══ Given records
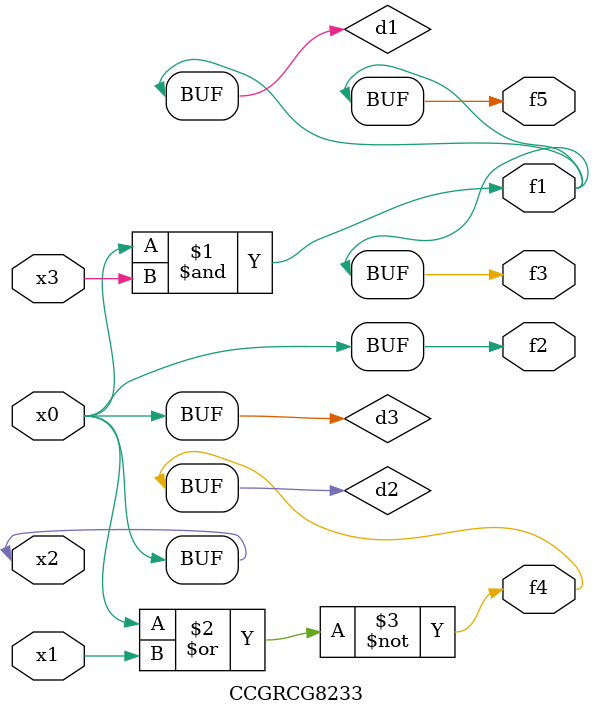
<source format=v>
module CCGRCG8233(
	input x0, x1, x2, x3,
	output f1, f2, f3, f4, f5
);

	wire d1, d2, d3;

	and (d1, x2, x3);
	nor (d2, x0, x1);
	buf (d3, x0, x2);
	assign f1 = d1;
	assign f2 = d3;
	assign f3 = d1;
	assign f4 = d2;
	assign f5 = d1;
endmodule

</source>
════
Task details ▸ Could you write out only the lines of the listing above from the one that contains "nor (d2, x0, x1);" through its final line, exactly and inclusive?

Response for this exercise ▸
	nor (d2, x0, x1);
	buf (d3, x0, x2);
	assign f1 = d1;
	assign f2 = d3;
	assign f3 = d1;
	assign f4 = d2;
	assign f5 = d1;
endmodule

</source>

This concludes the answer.